“A gente quer garantir o direito às mulheres a jogarem futebol”
Fonte: O Estado | Data: 10/06/2026

Em meio aos trâmites estruturais para a Copa do Mundo Feminina de 2027, Fortaleza está no centro de observação de um integração entre os Poderes Executivo, federal e estadual, e Judiciário. Coordenadora-geral da competição, Raquel Martins, do Ministério do Esporte, esteve em Fortaleza para coletiva que objetivou debater estratégias de segurança pública para o evento.
A coordenadora afirmou em coletiva que os amistosos que ocorreram tanto em São Paulo na última semana quanto nesta terça-feira (9) são eventos técnicos, que possuem como intuito agregar a compreensão de comportamento do público, da logística de deslocamento das equipes e ampliar a segurança dos torcedores. “É um evento teste, de um tamanho menor para o que a gente vai realizar em 2027. As oito cidades sede da Copa de 2027 já comprovaram que sabem fazer e receber muito bem o público estrangeiro, com a Copa de 2014, com os Jogos Olímpicos”, disse.

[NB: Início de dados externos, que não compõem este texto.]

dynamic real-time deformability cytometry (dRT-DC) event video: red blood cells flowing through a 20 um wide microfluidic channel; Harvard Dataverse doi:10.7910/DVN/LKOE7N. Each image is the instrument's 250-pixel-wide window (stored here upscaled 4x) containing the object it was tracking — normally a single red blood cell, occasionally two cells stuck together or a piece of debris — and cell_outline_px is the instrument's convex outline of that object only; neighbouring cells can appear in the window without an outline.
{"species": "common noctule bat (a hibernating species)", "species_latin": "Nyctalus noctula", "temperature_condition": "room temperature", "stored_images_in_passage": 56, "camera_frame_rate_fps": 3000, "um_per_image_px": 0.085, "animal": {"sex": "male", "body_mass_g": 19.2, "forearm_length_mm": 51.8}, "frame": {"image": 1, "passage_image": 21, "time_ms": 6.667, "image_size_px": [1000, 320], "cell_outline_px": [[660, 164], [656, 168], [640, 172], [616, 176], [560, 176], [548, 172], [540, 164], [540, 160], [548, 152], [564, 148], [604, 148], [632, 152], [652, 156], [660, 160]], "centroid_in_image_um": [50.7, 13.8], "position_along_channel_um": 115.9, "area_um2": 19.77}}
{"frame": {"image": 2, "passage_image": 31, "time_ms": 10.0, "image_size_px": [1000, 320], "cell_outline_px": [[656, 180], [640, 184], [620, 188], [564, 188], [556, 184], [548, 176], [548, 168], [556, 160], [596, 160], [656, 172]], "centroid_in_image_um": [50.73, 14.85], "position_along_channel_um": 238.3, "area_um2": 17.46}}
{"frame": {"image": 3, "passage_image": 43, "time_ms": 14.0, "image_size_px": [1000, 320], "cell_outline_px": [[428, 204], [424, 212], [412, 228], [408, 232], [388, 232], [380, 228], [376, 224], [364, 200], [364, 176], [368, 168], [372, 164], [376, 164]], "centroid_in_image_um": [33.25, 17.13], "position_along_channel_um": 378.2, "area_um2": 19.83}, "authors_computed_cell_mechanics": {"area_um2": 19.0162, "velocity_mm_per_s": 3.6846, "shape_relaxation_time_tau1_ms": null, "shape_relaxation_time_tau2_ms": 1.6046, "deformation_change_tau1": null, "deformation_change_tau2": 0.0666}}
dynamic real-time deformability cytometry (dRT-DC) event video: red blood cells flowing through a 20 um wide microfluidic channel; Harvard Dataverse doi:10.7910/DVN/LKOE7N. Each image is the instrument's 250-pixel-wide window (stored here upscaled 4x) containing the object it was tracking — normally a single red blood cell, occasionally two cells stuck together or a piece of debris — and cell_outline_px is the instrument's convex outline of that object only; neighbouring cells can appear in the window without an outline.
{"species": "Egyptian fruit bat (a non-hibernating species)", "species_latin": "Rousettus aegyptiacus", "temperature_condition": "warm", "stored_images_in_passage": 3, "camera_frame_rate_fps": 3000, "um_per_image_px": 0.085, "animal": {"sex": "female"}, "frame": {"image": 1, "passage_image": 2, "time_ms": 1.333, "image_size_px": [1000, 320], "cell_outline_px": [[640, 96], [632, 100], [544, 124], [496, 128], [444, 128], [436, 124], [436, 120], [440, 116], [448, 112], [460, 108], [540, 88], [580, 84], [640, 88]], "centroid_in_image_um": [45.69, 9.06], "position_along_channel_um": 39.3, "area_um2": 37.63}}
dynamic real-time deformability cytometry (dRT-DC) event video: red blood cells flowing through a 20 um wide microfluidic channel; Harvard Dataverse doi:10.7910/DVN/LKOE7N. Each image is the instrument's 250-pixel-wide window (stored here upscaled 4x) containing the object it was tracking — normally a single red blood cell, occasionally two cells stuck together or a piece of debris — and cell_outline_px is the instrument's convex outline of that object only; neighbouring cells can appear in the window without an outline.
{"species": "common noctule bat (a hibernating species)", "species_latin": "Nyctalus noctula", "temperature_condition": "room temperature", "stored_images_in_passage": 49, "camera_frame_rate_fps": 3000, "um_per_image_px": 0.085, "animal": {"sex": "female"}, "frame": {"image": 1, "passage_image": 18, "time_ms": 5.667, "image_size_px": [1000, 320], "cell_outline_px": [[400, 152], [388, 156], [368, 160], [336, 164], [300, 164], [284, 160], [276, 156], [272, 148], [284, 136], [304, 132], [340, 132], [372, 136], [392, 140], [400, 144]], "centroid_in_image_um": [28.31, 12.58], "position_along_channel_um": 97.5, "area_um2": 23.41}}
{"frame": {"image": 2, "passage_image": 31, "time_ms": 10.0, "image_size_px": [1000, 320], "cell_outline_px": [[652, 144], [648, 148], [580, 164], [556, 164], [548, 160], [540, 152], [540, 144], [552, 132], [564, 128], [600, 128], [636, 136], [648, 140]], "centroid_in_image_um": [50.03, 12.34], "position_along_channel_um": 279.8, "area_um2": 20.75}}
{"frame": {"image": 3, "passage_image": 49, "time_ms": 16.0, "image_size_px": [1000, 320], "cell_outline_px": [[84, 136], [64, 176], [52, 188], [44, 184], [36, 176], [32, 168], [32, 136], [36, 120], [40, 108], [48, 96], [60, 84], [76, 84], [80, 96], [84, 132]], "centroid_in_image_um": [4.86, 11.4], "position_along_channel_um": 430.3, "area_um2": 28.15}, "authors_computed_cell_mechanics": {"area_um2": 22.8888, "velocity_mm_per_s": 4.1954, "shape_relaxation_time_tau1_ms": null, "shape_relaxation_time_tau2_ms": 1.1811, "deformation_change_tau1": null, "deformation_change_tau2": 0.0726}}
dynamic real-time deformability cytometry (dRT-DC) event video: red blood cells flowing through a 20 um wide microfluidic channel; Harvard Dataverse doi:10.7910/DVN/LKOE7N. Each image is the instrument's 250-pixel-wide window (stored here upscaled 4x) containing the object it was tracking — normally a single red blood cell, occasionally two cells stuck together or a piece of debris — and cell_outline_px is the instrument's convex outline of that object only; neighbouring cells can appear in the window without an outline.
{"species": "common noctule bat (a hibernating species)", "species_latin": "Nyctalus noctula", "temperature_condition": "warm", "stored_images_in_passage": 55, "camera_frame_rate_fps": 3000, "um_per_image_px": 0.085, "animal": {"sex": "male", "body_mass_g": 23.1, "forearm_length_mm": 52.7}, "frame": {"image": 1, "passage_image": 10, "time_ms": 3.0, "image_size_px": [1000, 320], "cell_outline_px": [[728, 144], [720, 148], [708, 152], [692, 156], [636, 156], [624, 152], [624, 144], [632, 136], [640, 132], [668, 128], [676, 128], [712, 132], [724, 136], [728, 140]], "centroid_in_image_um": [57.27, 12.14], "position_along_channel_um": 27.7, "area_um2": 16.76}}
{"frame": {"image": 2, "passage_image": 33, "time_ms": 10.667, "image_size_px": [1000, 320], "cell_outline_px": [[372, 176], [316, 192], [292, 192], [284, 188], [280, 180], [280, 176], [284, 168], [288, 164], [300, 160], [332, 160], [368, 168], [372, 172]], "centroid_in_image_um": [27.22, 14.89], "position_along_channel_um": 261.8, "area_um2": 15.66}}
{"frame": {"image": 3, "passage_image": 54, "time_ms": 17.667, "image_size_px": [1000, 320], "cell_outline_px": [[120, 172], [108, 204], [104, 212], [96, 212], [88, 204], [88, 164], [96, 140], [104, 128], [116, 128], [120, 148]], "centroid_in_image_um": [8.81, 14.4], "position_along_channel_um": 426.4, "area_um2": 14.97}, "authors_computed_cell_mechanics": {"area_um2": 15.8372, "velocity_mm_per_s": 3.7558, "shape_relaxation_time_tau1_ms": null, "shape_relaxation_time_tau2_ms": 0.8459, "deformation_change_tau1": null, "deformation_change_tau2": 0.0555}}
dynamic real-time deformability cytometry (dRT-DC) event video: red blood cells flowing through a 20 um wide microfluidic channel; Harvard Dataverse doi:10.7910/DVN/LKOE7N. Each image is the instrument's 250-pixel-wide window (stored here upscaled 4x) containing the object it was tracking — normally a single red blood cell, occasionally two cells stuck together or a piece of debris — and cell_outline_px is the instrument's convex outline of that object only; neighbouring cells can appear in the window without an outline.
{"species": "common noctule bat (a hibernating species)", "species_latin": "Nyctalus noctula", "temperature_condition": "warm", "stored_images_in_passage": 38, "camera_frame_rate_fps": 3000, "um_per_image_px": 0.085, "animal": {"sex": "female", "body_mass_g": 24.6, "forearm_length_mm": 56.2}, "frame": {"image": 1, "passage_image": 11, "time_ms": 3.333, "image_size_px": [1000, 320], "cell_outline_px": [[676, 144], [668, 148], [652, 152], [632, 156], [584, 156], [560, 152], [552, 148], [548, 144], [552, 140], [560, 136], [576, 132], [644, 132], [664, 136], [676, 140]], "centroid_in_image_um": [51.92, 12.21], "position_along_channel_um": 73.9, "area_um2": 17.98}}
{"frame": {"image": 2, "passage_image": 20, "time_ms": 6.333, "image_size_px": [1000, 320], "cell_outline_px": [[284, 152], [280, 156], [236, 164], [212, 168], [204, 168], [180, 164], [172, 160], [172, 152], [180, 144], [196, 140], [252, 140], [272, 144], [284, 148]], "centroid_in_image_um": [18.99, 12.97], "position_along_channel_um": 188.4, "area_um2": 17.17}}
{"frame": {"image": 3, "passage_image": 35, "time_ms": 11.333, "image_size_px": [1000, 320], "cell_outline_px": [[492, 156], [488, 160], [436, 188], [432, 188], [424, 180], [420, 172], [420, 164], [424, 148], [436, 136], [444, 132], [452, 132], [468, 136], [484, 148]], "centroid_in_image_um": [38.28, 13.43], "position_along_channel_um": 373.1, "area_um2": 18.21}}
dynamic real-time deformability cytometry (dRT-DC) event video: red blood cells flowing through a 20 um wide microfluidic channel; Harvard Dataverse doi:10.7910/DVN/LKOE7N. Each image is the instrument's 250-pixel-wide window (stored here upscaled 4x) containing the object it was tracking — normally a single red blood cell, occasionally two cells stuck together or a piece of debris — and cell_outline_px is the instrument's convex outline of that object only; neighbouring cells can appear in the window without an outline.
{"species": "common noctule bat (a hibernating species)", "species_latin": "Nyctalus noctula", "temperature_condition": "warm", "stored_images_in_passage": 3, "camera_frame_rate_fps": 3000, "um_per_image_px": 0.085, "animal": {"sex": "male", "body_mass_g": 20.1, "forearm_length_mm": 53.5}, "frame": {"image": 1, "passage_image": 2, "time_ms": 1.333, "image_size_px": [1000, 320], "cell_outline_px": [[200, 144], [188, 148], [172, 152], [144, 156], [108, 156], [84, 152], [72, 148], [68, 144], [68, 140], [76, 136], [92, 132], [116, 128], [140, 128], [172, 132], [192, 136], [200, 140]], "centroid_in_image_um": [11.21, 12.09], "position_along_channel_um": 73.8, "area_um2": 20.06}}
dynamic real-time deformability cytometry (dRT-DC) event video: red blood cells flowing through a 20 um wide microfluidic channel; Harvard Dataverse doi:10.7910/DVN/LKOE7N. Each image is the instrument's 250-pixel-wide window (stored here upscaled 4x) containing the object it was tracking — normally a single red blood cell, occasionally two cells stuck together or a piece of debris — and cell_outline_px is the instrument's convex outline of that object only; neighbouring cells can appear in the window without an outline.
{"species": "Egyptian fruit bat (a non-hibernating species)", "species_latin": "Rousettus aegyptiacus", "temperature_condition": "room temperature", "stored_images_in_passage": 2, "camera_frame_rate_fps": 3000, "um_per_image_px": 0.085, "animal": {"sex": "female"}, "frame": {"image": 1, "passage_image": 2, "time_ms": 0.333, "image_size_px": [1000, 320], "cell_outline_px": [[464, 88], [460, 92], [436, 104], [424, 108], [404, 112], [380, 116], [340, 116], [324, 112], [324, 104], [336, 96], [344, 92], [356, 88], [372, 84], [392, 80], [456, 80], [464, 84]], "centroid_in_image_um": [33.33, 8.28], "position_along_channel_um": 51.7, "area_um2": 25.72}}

Segundo Raquel, a mobilização para os futuros jogos já está sendo desenvolvida no Brasil, mas relatou um entrave previsto no pós Mundial, em relação à segurança, e o legado social esportivo se tornou uma questão debatida na Secretaria Extraordinária para a Copa do Mundo Feminina.
OLHO COM ASPAS
“Quando a gente pensa em combate a violência, e garantir que os estádios sejam ambientes seguros, é um desafio ainda maior quando a gente pensa isso para o outro feminino. Então como grande legado da Copa, a gente quer garantir o direito às mulheres a jogarem futebol”
- Raquel Martins, Coordenadora-geral da competição, do Ministério do Esporte
Em entrevista a O Estado, Raquel aborda, além da violência contra as mulheres, a segurança pública em relação às facções criminosas no Ceará e no Brasil, e as principais iniciativas, tendo em vista o Mundial no ano de 2027.
O ESTADO – Qual o papel específico do Ministério dos Esportes no combate às facções criminosas durante a Copa do Mundo Feminina de 2027?
Raquel Martins – A participação da Secretaria Extraordinária da Copa de Futebol Feminino do Ministério do Esporte neste evento é a gente aprender com a experiência do Ministério Público, mas também fazer algumas trocas específicas pensando no combate à violência contra as mulheres em todas as esferas no futebol. É um evento de extrema importância para nós e uma grande oportunidade para a gente construir próximos passos para a Copa de 2027 que o Brasil vai sediar e que Fortaleza é uma das cidades-sede.
O Estado – Você assumiu esse papel importante na coordenação. Qual sua missão no evento do ano que vem?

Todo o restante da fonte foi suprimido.